The figurines attempt to represent the variety of human behavior, traversing opposite poles of existence. In the natural order of things, there are complementary opposing forces, some generating and others destructive. This concept is at the very foundation of life but there must be a balance. One must not prevail over the other. The impact of human activity on nature is reaching the limit of sustainability and potentially creating an irreversible imbalance. Will there be a catastrophe, or will we be able to initiate a regeneration? This is the question that concerns each of us and that none of us can ignore.
Paolo Porelli, painter/sculptor, Rome 1966.
After graduating from the Academy of Fine Arts in Rome, Porelli began a period of experimentation in ceramics in which he identified an anthropomorphic figure as his preferred expressive form to provide the access to an archetypal dimension of reality, interpreting the critical behaviors of contemporary man and their consequences on the environment. The figures express the condensation of a visual language contaminated by surrealistic solutions, Pop proliferation and archaic symbolism. By amalgamating historical-artistic memory with present experience, he configures an imaginary representative of a hypothetical mythology of our days.
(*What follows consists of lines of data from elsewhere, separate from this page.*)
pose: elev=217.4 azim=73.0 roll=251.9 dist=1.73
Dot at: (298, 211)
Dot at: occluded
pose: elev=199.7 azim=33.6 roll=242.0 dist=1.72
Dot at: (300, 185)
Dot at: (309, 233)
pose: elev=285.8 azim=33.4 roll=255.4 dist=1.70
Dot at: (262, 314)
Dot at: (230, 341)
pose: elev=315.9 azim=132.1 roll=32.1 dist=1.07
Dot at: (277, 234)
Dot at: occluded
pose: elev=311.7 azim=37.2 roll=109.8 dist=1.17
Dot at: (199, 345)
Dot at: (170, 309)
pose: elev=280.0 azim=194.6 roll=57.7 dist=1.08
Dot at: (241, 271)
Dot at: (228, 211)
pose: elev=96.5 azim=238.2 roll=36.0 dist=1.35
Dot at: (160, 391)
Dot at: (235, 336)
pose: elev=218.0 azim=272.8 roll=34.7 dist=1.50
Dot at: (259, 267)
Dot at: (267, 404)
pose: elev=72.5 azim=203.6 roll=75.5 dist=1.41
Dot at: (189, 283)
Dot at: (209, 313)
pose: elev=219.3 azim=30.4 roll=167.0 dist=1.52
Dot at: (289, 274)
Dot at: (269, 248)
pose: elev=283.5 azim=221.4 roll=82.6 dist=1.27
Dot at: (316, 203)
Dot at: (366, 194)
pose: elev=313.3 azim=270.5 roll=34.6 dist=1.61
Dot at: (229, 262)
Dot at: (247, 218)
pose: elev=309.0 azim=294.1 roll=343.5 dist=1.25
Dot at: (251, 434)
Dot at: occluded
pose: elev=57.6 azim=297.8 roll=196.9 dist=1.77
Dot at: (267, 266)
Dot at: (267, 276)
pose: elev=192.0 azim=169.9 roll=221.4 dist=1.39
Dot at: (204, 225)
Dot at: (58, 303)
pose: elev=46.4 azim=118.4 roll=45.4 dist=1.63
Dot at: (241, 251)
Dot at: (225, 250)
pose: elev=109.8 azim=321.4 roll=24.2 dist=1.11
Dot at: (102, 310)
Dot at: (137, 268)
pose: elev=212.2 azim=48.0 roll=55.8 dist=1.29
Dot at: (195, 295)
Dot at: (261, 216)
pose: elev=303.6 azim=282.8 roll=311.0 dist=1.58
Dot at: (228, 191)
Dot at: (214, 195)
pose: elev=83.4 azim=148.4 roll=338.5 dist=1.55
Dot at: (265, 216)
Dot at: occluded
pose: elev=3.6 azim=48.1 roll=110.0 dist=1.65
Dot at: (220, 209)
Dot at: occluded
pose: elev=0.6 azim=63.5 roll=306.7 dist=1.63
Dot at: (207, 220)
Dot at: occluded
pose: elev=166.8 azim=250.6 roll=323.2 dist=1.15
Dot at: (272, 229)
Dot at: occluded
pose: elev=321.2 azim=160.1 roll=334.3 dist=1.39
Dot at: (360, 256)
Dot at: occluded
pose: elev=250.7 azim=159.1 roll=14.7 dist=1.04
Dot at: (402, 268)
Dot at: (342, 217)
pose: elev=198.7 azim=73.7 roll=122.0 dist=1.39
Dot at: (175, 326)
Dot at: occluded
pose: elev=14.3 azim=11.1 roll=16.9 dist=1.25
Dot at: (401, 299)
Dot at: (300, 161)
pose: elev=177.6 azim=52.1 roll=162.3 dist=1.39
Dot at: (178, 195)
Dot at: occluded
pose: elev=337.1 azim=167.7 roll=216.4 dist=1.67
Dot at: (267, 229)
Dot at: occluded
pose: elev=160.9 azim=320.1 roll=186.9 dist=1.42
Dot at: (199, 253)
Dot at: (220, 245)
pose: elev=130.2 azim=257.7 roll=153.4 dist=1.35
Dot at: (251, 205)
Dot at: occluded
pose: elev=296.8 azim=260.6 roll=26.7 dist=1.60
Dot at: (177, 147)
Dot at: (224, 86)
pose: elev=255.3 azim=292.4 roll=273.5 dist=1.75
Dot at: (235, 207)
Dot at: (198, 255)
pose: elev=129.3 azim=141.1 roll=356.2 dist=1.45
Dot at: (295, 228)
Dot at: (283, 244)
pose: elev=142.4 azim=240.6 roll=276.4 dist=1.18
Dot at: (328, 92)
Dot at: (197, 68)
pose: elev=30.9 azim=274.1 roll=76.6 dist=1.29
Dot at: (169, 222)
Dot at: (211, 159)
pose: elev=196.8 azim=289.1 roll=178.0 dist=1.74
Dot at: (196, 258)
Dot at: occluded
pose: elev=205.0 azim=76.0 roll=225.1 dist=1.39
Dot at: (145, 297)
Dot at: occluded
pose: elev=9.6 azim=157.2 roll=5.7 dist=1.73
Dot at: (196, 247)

Porelli has participated in artist residencies and conferences in America, China and Europe, including The Clay Studio and The Archie Bray Foundation in the United States, Jingdezhen International Studio and Blanc de Chine ICAA in China, EKCW in the Netherlands and Woodman Family Foundation in Italy. He has exhibited in solo and group exhibitions in Italy and abroad (China, South Korea, Belgium, Denmark, Germany, the Netherlands, Spain and the USA). Together with Lori-Ann Touchette he founded CRETA Rome, an international center of ceramics and the arts in 2012. In 2021, he was elected a member of the International Academy of Ceramics.